The SLURM integration enables running these experiments at scale, distributing challenges across cluster nodes and aggregating results with proper statistical methodology. The entire pipeline from environment setup through final analysis is designed for reproducibility, with Docker ensuring consistent challenge environments and fixed random seeds controlling sampling variation.
Gotcha
The computational requirements are prohibitive outside well-funded research labs. You're looking at multi-GPU setups to serve Qwen2.5-Coder-32B-Instruct via vLLM, potentially dozens of Docker containers running simultaneously for parallel evaluation, and SLURM cluster access for the self-training experiments. A single full evaluation pass across all three datasets with all improvement strategies could easily consume hundreds of GPU-hours.

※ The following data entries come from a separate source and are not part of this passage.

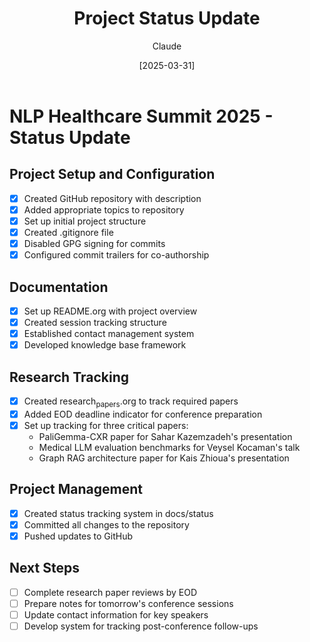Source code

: #+TITLE: Project Status Update
#+AUTHOR: Claude
#+DATE: [2025-03-31]
#+MODEL: claude-3-7-sonnet-20250219
#+PROPERTY: header-args :tangle yes :mkdirp yes

* NLP Healthcare Summit 2025 - Status Update

** Project Setup and Configuration
- [X] Created GitHub repository with description
- [X] Added appropriate topics to repository
- [X] Set up initial project structure
- [X] Created .gitignore file
- [X] Disabled GPG signing for commits
- [X] Configured commit trailers for co-authorship

** Documentation
- [X] Set up README.org with project overview
- [X] Created session tracking structure
- [X] Established contact management system
- [X] Developed knowledge base framework

** Research Tracking
- [X] Created research_papers.org to track required papers
- [X] Added EOD deadline indicator for conference preparation
- [X] Set up tracking for three critical papers:
  - PaliGemma-CXR paper for Sahar Kazemzadeh's presentation
  - Medical LLM evaluation benchmarks for Veysel Kocaman's talk
  - Graph RAG architecture paper for Kais Zhioua's presentation

** Project Management
- [X] Created status tracking system in docs/status
- [X] Committed all changes to the repository
- [X] Pushed updates to GitHub

** Next Steps
- [ ] Complete research paper reviews by EOD
- [ ] Prepare notes for tomorrow's conference sessions
- [ ] Update contact information for key speakers
- [ ] Develop system for tracking post-conference follow-ups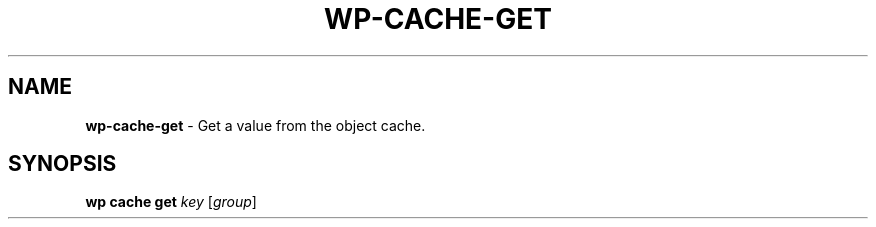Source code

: .\" generated with Ronn/v0.7.3
.\" http://github.com/rtomayko/ronn/tree/0.7.3
.
.TH "WP\-CACHE\-GET" "1" "October 2012" "" "WP-CLI"
.
.SH "NAME"
\fBwp\-cache\-get\fR \- Get a value from the object cache\.
.
.SH "SYNOPSIS"
\fBwp cache get\fR \fIkey\fR [\fIgroup\fR]
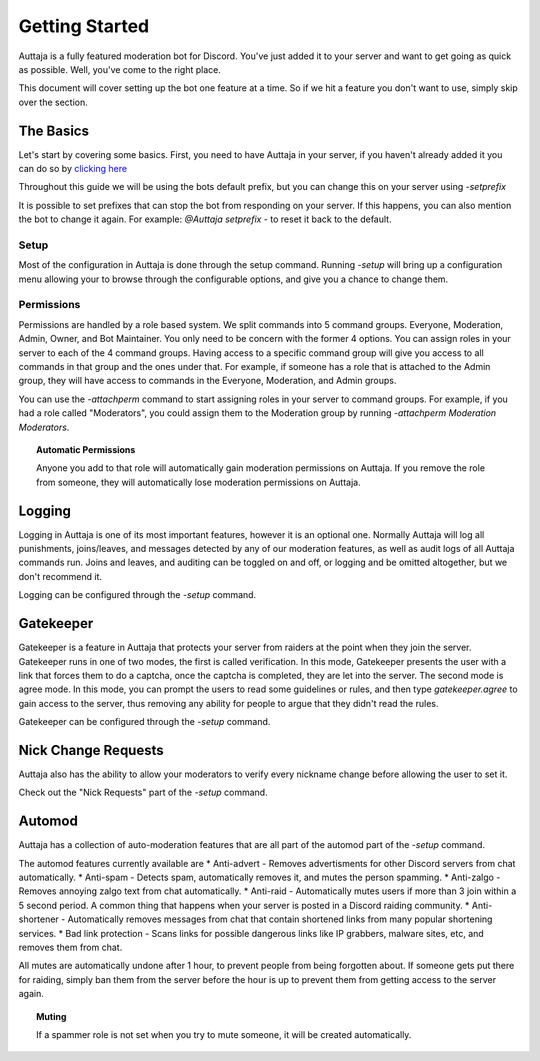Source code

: ###############
Getting Started
###############

Auttaja is a fully featured moderation bot for Discord.  You've just added it to your server and want to get going as quick as possible.  Well, you've come to the right place.

This document will cover setting up the bot one feature at a time.  So if we hit a feature you don't want to use, simply skip over the section.

The Basics
==========

Let's start by covering some basics.  First, you need to have Auttaja in your server, if you haven't already added it you can do so by `clicking here <https://discordapp.com/oauth2/authorize?client_id=242730576195354624&scope=bot&permissions=1576270967>`_

Throughout this guide we will be using the bots default prefix, but you can change this on your server using `-setprefix`

It is possible to set prefixes that can stop the bot from responding on your server.  If this happens, you can also mention the bot to change it again.  For example: `@Auttaja setprefix -` to reset it back to the default.

Setup
-----

Most of the configuration in Auttaja is done through the setup command.  Running `-setup` will bring up a configuration menu allowing your to browse through the configurable options, and give you a chance to change them.


Permissions
-----------

Permissions are handled by a role based system.  We split commands into 5 command groups.  Everyone, Moderation, Admin, Owner, and Bot Maintainer.  You only need to be concern with the former 4 options.  You can assign roles in your server to each of the 4 command groups.  Having access to a specific command group will give you access to all commands in that group and the ones under that.  For example, if someone has a role that is attached to the Admin group, they will have access to commands in the Everyone, Moderation, and Admin groups.

You can use the `-attachperm` command to start assigning roles in your server to command groups.  For example, if you had a role called "Moderators", you could assign them to the Moderation group by running `-attachperm Moderation Moderators`.

.. topic:: Automatic Permissions

      Anyone you add to that role will automatically gain moderation permissions on Auttaja.  If you remove the role from someone, they will automatically lose moderation permissions on Auttaja.


Logging
=======

Logging in Auttaja is one of its most important features, however it is an optional one.  Normally Auttaja will log all punishments, joins/leaves, and messages detected by any of our moderation features, as well as audit logs of all Auttaja commands run.  Joins and leaves, and auditing can be toggled on and off, or logging and be omitted altogether, but we don't recommend it.

Logging can be configured through the `-setup` command.


Gatekeeper
==========

Gatekeeper is a feature in Auttaja that protects your server from raiders at the point when they join the server.  Gatekeeper runs in one of two modes, the first is called verification.  In this mode, Gatekeeper presents the user with a link that forces them to do a captcha, once the captcha is completed, they are let into the server.  The second mode is agree mode.  In this mode, you can prompt the users to read some guidelines or rules, and then type `gatekeeper.agree` to gain access to the server, thus removing any ability for people to argue that they didn't read the rules.

Gatekeeper can be configured through the `-setup` command.

Nick Change Requests
====================

Auttaja also has the ability to allow your moderators to verify every nickname change before allowing the user to set it.

Check out the "Nick Requests" part of the `-setup` command.

Automod
======

Auttaja has a collection of auto-moderation features that are all part of the automod part of the `-setup` command.

The automod features currently available are
* Anti-advert - Removes advertisments for other Discord servers from chat automatically.
* Anti-spam - Detects spam, automatically removes it, and mutes the person spamming.
* Anti-zalgo - Removes annoying zalgo text from chat automatically.
* Anti-raid - Automatically mutes users if more than 3 join within a 5 second period.  A common thing that happens when your server is posted in a Discord raiding community.
* Anti-shortener - Automatically removes messages from chat that contain shortened links from many popular shortening services.
* Bad link protection - Scans links for possible dangerous links like IP grabbers, malware sites, etc, and removes them from chat.

All mutes are automatically undone after 1 hour, to prevent people from being forgotten about.  If someone gets put there for raiding, simply ban them from the server before the hour is up to prevent them from getting access to the server again.

.. topic:: Muting

      If a spammer role is not set when you try to mute someone, it will be created automatically.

The documentation assumes substantial expertise in multiple domains simultaneously—cybersecurity fundamentals to understand CTF challenges, ML infrastructure to debug vLLM serving issues, and research methodology to interpret the statistical results properly. There's no gentle onboarding path. If you're not already comfortable with concepts like "pass@k metrics," "supervised fine-tuning pipelines," and "Docker networking for isolated environments," expect a steep learning curve before you generate meaningful results. The repository is research artifact first, usable tool second, and that shows in everything from setup complexity to error messages that assume you understand the underlying papers.
Verdict
Use if you're conducting AI safety research focused on dual-use capabilities, need to benchmark offensive security agents with statistical rigor, or want to understand concrete risk profiles before deploying autonomous security tools in controlled environments. This framework excels at answering "how quickly could this agent improve" rather than just "what can it do now." Skip if you're a security practitioner looking for penetration testing automation, lack multi-GPU infrastructure and SLURM cluster access, or need something production-ready rather than a research evaluation harness. This tool measures danger; it doesn't help you exploit or defend systems in operational contexts.